1.6 De vader heeft tegen de beschikking van het hof beroep in cassatie ingesteld. In het cassatiemiddel wordt betoogd, dat het recht op informatie een zo minimale vorm van het recht op gezinsleven is, dat ontzegging daarvan een zwaardere motivering eist dan die welke het hof aan zijn beslissing ten grondslag heeft gelegd.
1.7 De moeder heeft een verweerschrift in cassatie ingediend, waarbij zij tevens een voorwaardelijk incidenteel cassatiemiddel heeft voorgesteld, inhoudende dat het hof ten onrechte heeft aangenomen, dat de vader in beginsel een recht op informatie heeft.
2 Beoordeling van het principale cassatiemiddel
2.1 In overeenstemming met de beschikkingen van uw Raad van 8 febr. 1991, nrs. 7766 en 7818, is het hof er terecht van uitgegaan, dat de vader in beginsel een recht op informatie heeft.

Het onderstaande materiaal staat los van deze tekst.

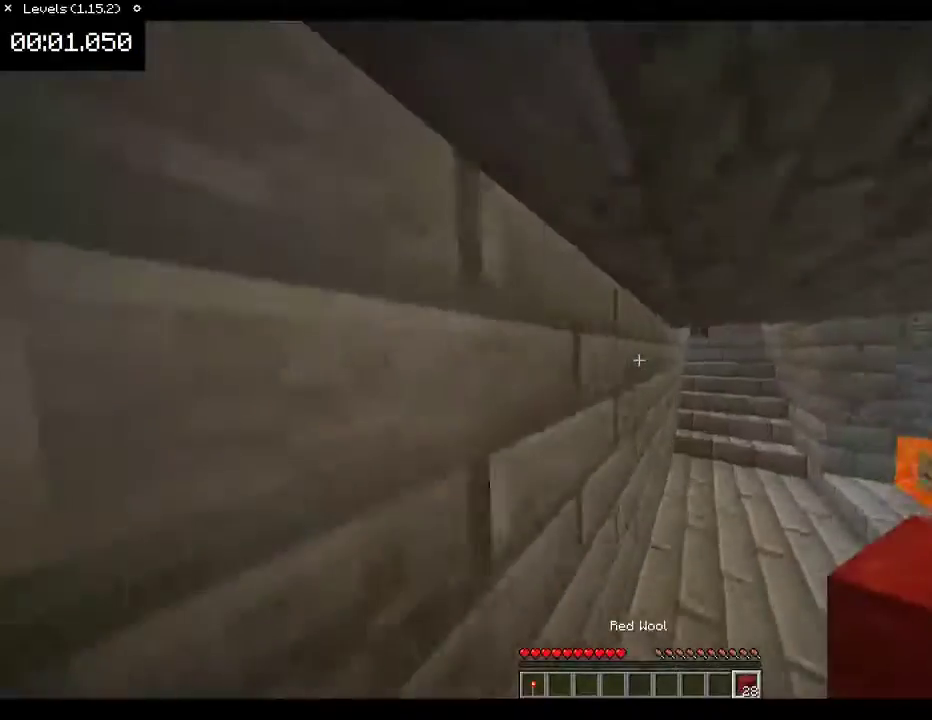
{"keys": ["w"], "mouse": [], "events": []}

Indien het door de moeder voorgestelde voorwaardelijk incidentele cassatiemiddel aan de orde zou komen, zou dit derhalve niet kunnen slagen.

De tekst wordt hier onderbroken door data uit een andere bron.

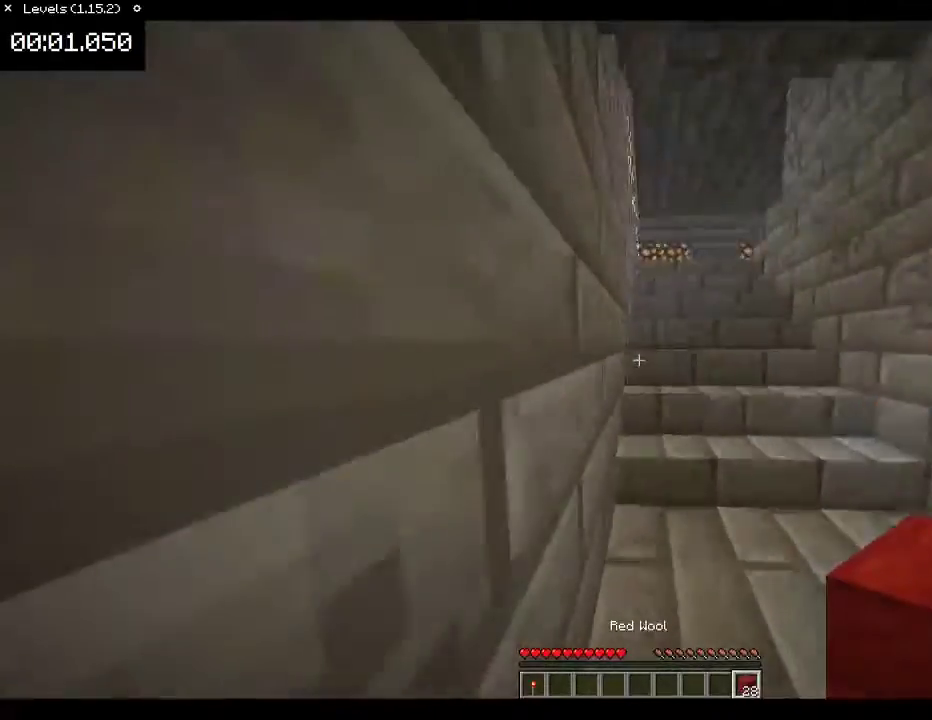
{"keys": ["w"], "mouse": [], "events": [[167, "f", "down"], [267, "f", "up"], [433, "1", "down"], [500, "1", "up"]]}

2.2 Gelet op het in de vorenbedoelde beschikkingen gelegde verband tussen het omgangsrecht en het recht op informatie, zie ik geen reden waarom voor het ontzeggen van het recht op informatie zwaardere motiveringseisen zouden gelden dan voor het ontzeggen van een omgangsrecht.
2.3 Gelet op de voorgeschiedenis zoals die blijkt uit de stukken en uit het behandelde ter zitting van het hof, acht ik het niet onbegrijpelijk dat de door het hof toegepaste belangenafweging ten gunste van de (moeder en de) kinderen en ten nadele van de vader is uitgevallen. Het hof behoefde in zijn motivering van dit feitelijke oordeel niet afzonderlijk in te gaan op al hetgeen door de vader is aangevoerd. Het door de vader voorgestelde middel faalt derhalve.
3 Conclusie
Het principale cassatiemiddel ongegrond bevindend, concludeer ik tot verwerping van het beroep.